• WHAT TO DO: Reproduce the records verbatim, starting at the line containing "Document page, 2002x1125 pixels." and continuing through the end of the records.

-=-=-

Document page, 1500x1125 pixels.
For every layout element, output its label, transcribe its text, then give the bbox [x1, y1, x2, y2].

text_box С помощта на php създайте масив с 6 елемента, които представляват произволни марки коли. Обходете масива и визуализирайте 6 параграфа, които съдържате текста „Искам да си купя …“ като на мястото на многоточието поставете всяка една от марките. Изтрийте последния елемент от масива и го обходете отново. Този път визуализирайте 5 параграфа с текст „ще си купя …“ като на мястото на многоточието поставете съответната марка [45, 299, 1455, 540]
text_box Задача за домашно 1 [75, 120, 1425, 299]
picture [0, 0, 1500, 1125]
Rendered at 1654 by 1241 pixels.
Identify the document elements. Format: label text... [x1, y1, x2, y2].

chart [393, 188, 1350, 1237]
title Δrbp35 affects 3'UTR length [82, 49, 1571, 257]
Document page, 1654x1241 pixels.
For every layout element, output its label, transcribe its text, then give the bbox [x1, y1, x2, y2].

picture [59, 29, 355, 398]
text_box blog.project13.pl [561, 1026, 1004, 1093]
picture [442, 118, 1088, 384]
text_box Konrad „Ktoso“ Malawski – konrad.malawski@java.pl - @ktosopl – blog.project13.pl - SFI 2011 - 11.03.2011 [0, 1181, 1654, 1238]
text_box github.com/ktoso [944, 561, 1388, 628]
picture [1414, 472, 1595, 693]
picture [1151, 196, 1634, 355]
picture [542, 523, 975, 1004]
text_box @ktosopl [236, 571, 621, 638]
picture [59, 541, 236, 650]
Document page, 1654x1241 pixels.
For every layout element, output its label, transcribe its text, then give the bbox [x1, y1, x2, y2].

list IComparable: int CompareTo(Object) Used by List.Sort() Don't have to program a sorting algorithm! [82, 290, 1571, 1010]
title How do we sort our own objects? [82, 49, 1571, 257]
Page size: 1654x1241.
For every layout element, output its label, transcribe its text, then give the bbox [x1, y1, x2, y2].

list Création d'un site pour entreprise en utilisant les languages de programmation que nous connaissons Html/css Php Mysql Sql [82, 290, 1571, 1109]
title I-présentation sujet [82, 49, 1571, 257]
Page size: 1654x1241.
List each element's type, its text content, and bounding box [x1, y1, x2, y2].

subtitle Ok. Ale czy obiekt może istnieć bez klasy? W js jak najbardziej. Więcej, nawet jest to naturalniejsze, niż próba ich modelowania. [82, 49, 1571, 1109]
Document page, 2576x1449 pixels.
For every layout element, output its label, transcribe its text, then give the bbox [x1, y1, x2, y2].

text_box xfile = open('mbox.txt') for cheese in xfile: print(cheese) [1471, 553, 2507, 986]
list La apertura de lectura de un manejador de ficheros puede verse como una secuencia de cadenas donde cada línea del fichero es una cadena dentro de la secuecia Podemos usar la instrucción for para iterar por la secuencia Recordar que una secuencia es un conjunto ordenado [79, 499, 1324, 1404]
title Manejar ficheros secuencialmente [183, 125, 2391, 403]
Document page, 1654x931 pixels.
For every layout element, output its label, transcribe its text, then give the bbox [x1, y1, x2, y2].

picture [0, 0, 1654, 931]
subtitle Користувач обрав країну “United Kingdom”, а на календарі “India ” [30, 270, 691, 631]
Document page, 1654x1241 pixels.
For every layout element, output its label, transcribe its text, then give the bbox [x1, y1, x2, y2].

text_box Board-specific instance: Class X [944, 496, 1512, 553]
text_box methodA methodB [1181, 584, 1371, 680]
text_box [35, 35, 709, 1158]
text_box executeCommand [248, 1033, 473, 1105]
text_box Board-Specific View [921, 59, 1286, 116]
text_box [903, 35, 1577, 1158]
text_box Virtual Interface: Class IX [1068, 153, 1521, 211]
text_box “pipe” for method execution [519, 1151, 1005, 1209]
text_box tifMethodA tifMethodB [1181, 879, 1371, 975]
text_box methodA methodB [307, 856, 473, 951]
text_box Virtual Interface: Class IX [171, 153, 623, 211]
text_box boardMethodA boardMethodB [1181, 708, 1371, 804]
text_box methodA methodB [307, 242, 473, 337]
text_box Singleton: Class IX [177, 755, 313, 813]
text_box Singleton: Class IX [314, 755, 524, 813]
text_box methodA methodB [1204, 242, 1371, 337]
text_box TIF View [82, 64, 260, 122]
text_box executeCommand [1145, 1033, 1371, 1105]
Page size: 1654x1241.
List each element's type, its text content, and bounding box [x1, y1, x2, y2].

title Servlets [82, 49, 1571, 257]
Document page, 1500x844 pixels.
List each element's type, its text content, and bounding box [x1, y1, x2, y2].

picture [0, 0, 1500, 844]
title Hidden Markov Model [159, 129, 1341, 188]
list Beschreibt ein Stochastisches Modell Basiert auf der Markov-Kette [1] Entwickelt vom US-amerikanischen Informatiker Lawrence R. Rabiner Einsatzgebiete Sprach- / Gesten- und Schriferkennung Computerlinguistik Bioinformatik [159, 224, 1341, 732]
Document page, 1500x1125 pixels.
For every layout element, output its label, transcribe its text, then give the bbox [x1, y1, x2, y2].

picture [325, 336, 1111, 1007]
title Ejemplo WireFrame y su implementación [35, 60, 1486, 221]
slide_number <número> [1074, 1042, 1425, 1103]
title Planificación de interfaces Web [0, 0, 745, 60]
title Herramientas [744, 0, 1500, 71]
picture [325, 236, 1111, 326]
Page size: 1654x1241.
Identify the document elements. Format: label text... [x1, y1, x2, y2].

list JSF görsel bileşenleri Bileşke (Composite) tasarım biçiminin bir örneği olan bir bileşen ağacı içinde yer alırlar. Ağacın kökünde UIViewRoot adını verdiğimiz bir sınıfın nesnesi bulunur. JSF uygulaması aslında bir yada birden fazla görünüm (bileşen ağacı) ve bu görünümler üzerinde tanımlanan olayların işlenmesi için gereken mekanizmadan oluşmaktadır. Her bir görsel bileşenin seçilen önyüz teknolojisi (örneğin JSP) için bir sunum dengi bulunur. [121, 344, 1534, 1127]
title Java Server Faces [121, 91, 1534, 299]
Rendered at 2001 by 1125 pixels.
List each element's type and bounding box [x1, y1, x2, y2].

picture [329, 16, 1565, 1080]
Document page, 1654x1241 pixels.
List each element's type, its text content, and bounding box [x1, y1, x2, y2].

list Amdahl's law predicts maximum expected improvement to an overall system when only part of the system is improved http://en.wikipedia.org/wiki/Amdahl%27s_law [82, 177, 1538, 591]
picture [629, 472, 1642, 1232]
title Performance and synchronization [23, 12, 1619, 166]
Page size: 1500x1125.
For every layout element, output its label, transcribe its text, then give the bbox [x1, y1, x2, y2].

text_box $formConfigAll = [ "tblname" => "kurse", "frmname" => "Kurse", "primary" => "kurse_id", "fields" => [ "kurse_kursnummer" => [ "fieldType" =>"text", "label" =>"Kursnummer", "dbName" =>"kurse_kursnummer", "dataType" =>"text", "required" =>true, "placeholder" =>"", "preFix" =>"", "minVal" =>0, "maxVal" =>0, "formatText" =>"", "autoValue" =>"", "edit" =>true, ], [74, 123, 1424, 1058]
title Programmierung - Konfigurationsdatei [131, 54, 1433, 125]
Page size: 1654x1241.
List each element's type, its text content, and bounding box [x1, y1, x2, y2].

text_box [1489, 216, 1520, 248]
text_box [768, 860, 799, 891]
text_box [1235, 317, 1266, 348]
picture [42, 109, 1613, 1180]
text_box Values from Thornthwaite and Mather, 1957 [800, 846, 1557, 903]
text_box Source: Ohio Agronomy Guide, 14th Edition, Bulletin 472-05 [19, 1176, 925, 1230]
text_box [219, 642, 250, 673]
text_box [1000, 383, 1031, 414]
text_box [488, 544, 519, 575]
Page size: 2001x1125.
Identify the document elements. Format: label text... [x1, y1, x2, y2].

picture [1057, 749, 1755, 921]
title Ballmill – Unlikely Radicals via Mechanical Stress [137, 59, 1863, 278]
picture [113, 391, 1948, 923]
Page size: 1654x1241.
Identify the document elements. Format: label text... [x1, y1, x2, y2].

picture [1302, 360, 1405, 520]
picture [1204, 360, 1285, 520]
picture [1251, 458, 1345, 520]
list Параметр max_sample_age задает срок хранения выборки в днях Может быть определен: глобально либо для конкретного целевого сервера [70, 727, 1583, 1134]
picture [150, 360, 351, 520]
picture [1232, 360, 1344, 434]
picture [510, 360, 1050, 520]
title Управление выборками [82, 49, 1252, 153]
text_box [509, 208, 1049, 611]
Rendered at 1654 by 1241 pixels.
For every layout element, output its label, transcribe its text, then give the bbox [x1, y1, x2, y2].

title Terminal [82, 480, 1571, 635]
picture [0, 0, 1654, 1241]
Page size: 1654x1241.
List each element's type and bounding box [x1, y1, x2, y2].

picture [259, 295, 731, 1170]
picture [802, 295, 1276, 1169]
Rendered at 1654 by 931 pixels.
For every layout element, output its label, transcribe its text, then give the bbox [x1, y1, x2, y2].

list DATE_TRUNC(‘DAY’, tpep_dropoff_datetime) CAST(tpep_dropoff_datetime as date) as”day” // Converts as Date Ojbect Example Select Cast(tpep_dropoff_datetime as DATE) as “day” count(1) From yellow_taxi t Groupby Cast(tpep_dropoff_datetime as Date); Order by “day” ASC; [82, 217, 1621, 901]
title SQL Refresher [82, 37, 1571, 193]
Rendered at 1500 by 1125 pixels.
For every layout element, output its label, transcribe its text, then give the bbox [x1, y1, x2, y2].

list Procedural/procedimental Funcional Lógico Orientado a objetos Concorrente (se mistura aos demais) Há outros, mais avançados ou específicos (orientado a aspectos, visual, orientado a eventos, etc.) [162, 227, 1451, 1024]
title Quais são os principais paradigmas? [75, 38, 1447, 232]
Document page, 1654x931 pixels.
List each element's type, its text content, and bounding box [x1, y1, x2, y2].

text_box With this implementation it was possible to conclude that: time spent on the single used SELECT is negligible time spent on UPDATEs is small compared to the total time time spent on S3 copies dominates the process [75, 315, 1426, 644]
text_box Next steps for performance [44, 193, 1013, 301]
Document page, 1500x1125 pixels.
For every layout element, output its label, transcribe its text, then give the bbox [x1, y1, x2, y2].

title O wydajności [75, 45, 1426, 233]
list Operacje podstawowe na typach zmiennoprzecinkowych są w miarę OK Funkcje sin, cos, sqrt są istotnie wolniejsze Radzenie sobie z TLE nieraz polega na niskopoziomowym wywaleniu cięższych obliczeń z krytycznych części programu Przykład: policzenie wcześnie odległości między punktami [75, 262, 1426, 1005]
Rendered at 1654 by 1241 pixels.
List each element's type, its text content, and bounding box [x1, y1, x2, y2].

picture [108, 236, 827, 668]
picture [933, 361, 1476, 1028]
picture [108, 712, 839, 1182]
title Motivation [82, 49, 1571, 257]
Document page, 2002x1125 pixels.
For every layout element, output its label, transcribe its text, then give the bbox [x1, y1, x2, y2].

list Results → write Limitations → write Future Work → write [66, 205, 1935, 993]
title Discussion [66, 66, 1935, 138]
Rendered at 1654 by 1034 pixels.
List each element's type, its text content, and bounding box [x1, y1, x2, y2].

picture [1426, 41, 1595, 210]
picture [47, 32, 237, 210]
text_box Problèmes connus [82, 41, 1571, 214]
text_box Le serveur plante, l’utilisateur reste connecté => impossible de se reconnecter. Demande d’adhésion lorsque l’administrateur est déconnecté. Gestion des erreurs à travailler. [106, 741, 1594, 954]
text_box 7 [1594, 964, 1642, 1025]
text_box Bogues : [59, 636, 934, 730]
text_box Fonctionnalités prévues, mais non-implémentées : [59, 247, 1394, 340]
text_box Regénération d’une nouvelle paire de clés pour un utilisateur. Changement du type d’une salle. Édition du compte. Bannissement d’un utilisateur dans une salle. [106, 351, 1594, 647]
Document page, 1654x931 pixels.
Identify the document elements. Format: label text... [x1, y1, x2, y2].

-=-=-

• TASK ANSWER:
Document page, 2002x1125 pixels.
For every layout element, output its label, transcribe its text, then give the bbox [x1, y1, x2, y2].

list Results → write Limitations → write Future Work → write [66, 205, 1935, 993]
title Discussion [66, 66, 1935, 138]
Rendered at 1654 by 1034 pixels.
List each element's type, its text content, and bounding box [x1, y1, x2, y2].

picture [1426, 41, 1595, 210]
picture [47, 32, 237, 210]
text_box Problèmes connus [82, 41, 1571, 214]
text_box Le serveur plante, l’utilisateur reste connecté => impossible de se reconnecter. Demande d’adhésion lorsque l’administrateur est déconnecté. Gestion des erreurs à travailler. [106, 741, 1594, 954]
text_box 7 [1594, 964, 1642, 1025]
text_box Bogues : [59, 636, 934, 730]
text_box Fonctionnalités prévues, mais non-implémentées : [59, 247, 1394, 340]
text_box Regénération d’une nouvelle paire de clés pour un utilisateur. Changement du type d’une salle. Édition du compte. Bannissement d’un utilisateur dans une salle. [106, 351, 1594, 647]
Document page, 1654x931 pixels.
Identify the document elements. Format: label text... [x1, y1, x2, y2].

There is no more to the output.